Rewrite the listing below as a Markdown table, putting a running number for each line in a Row column and the line itself in a Line Text column; skip blank lines.

**Records to use:**
**********

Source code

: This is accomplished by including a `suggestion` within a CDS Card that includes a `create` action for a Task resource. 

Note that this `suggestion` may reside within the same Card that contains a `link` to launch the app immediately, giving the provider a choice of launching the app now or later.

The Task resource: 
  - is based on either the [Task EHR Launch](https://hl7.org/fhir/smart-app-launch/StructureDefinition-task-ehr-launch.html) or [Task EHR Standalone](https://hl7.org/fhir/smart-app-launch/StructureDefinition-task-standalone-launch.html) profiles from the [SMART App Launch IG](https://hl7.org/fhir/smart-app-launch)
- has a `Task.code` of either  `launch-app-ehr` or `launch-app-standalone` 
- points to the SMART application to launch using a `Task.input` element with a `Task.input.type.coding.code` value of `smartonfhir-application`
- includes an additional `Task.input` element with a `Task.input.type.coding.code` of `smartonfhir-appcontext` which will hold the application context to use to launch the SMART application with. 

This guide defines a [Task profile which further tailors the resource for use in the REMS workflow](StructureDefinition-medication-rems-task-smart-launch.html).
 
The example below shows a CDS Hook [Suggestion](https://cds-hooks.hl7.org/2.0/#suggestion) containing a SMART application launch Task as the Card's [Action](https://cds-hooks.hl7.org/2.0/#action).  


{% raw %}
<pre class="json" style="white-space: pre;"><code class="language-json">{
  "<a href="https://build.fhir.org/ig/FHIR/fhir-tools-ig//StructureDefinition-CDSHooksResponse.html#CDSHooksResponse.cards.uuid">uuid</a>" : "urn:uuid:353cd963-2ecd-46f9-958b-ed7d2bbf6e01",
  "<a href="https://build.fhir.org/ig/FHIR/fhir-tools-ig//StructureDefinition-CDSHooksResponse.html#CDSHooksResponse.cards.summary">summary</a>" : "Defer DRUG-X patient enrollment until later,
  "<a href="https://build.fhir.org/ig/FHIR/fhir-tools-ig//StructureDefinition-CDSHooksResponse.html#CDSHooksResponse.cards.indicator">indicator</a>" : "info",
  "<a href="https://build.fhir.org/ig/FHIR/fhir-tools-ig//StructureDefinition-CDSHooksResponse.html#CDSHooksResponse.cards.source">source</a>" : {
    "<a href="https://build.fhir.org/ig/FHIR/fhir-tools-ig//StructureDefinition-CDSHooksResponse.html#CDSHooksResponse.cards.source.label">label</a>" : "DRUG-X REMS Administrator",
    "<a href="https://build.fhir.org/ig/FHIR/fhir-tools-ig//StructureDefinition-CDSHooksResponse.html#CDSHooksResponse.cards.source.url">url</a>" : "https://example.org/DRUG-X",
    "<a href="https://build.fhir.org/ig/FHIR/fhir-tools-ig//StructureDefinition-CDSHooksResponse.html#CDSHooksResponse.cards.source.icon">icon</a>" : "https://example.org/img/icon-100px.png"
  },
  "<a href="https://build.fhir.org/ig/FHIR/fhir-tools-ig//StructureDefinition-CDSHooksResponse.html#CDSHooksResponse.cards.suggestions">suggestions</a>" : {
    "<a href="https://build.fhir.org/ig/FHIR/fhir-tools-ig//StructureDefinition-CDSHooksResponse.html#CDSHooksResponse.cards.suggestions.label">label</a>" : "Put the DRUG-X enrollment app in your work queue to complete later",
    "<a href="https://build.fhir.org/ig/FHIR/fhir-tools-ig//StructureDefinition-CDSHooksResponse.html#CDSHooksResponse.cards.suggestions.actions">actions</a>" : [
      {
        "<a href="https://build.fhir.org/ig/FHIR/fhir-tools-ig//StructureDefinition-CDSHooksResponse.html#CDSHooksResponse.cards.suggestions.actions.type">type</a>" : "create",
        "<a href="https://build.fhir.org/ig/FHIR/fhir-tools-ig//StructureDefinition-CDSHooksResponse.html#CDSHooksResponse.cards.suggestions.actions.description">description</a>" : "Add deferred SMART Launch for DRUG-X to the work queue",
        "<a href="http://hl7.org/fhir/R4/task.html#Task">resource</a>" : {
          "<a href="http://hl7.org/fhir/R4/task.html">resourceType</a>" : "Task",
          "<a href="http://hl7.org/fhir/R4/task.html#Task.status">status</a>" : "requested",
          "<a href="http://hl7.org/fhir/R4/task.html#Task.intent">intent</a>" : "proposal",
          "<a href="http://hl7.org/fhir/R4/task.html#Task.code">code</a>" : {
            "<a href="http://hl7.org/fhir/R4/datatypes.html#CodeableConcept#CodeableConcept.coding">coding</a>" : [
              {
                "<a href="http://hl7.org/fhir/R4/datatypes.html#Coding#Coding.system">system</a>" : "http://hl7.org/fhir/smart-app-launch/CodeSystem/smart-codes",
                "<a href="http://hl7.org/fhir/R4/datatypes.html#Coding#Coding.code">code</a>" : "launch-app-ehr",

**********

**Solution for this task:**
| Row | Line Text |
|---|---|
| 1 | Source code |
| 2 | : This is accomplished by including a `suggestion` within a CDS Card that includes a `create` action for a Task resource.  |
| 3 | Note that this `suggestion` may reside within the same Card that contains a `link` to launch the app immediately, giving the provider a choice of launching the app now or later. |
| 4 | The Task resource:  |
| 5 |   - is based on either the [Task EHR Launch](https://hl7.org/fhir/smart-app-launch/StructureDefinition-task-ehr-launch.html) or [Task EHR Standalone](https://hl7.org/fhir/smart-app-launch/StructureDefinition-task-standalone-launch.html) profiles from the [SMART App Launch IG](https://hl7.org/fhir/smart-app-launch) |
| 6 | - has a `Task.code` of either  `launch-app-ehr` or `launch-app-standalone`  |
| 7 | - points to the SMART application to launch using a `Task.input` element with a `Task.input.type.coding.code` value of `smartonfhir-application` |
| 8 | - includes an additional `Task.input` element with a `Task.input.type.coding.code` of `smartonfhir-appcontext` which will hold the application context to use to launch the SMART application with.  |
| 9 | This guide defines a [Task profile which further tailors the resource for use in the REMS workflow](StructureDefinition-medication-rems-task-smart-launch.html). |
| 10 | The example below shows a CDS Hook [Suggestion](https://cds-hooks.hl7.org/2.0/#suggestion) containing a SMART application launch Task as the Card's [Action](https://cds-hooks.hl7.org/2.0/#action).   |
| 11 | {% raw %} |
| 12 | <pre class="json" style="white-space: pre;"><code class="language-json">{ |
| 13 |   "<a href="https://build.fhir.org/ig/FHIR/fhir-tools-ig//StructureDefinition-CDSHooksResponse.html#CDSHooksResponse.cards.uuid">uuid</a>" : "urn:uuid:353cd963-2ecd-46f9-958b-ed7d2bbf6e01", |
| 14 |   "<a href="https://build.fhir.org/ig/FHIR/fhir-tools-ig//StructureDefinition-CDSHooksResponse.html#CDSHooksResponse.cards.summary">summary</a>" : "Defer DRUG-X patient enrollment until later, |
| 15 |   "<a href="https://build.fhir.org/ig/FHIR/fhir-tools-ig//StructureDefinition-CDSHooksResponse.html#CDSHooksResponse.cards.indicator">indicator</a>" : "info", |
| 16 |   "<a href="https://build.fhir.org/ig/FHIR/fhir-tools-ig//StructureDefinition-CDSHooksResponse.html#CDSHooksResponse.cards.source">source</a>" : { |
| 17 |     "<a href="https://build.fhir.org/ig/FHIR/fhir-tools-ig//StructureDefinition-CDSHooksResponse.html#CDSHooksResponse.cards.source.label">label</a>" : "DRUG-X REMS Administrator", |
| 18 |     "<a href="https://build.fhir.org/ig/FHIR/fhir-tools-ig//StructureDefinition-CDSHooksResponse.html#CDSHooksResponse.cards.source.url">url</a>" : "https://example.org/DRUG-X", |
| 19 |     "<a href="https://build.fhir.org/ig/FHIR/fhir-tools-ig//StructureDefinition-CDSHooksResponse.html#CDSHooksResponse.cards.source.icon">icon</a>" : "https://example.org/img/icon-100px.png" |
| 20 |   }, |
| 21 |   "<a href="https://build.fhir.org/ig/FHIR/fhir-tools-ig//StructureDefinition-CDSHooksResponse.html#CDSHooksResponse.cards.suggestions">suggestions</a>" : { |
| 22 |     "<a href="https://build.fhir.org/ig/FHIR/fhir-tools-ig//StructureDefinition-CDSHooksResponse.html#CDSHooksResponse.cards.suggestions.label">label</a>" : "Put the DRUG-X enrollment app in your work queue to complete later", |
| 23 |     "<a href="https://build.fhir.org/ig/FHIR/fhir-tools-ig//StructureDefinition-CDSHooksResponse.html#CDSHooksResponse.cards.suggestions.actions">actions</a>" : [ |
| 24 |       { |
| 25 |         "<a href="https://build.fhir.org/ig/FHIR/fhir-tools-ig//StructureDefinition-CDSHooksResponse.html#CDSHooksResponse.cards.suggestions.actions.type">type</a>" : "create", |
| 26 |         "<a href="https://build.fhir.org/ig/FHIR/fhir-tools-ig//StructureDefinition-CDSHooksResponse.html#CDSHooksResponse.cards.suggestions.actions.description">description</a>" : "Add deferred SMART Launch for DRUG-X to the work queue", |
| 27 |         "<a href="http://hl7.org/fhir/R4/task.html#Task">resource</a>" : { |
| 28 |           "<a href="http://hl7.org/fhir/R4/task.html">resourceType</a>" : "Task", |
| 29 |           "<a href="http://hl7.org/fhir/R4/task.html#Task.status">status</a>" : "requested", |
| 30 |           "<a href="http://hl7.org/fhir/R4/task.html#Task.intent">intent</a>" : "proposal", |
| 31 |           "<a href="http://hl7.org/fhir/R4/task.html#Task.code">code</a>" : { |
| 32 |             "<a href="http://hl7.org/fhir/R4/datatypes.html#CodeableConcept#CodeableConcept.coding">coding</a>" : [ |
| 33 |               { |
| 34 |                 "<a href="http://hl7.org/fhir/R4/datatypes.html#Coding#Coding.system">system</a>" : "http://hl7.org/fhir/smart-app-launch/CodeSystem/smart-codes", |
| 35 |                 "<a href="http://hl7.org/fhir/R4/datatypes.html#Coding#Coding.code">code</a>" : "launch-app-ehr", |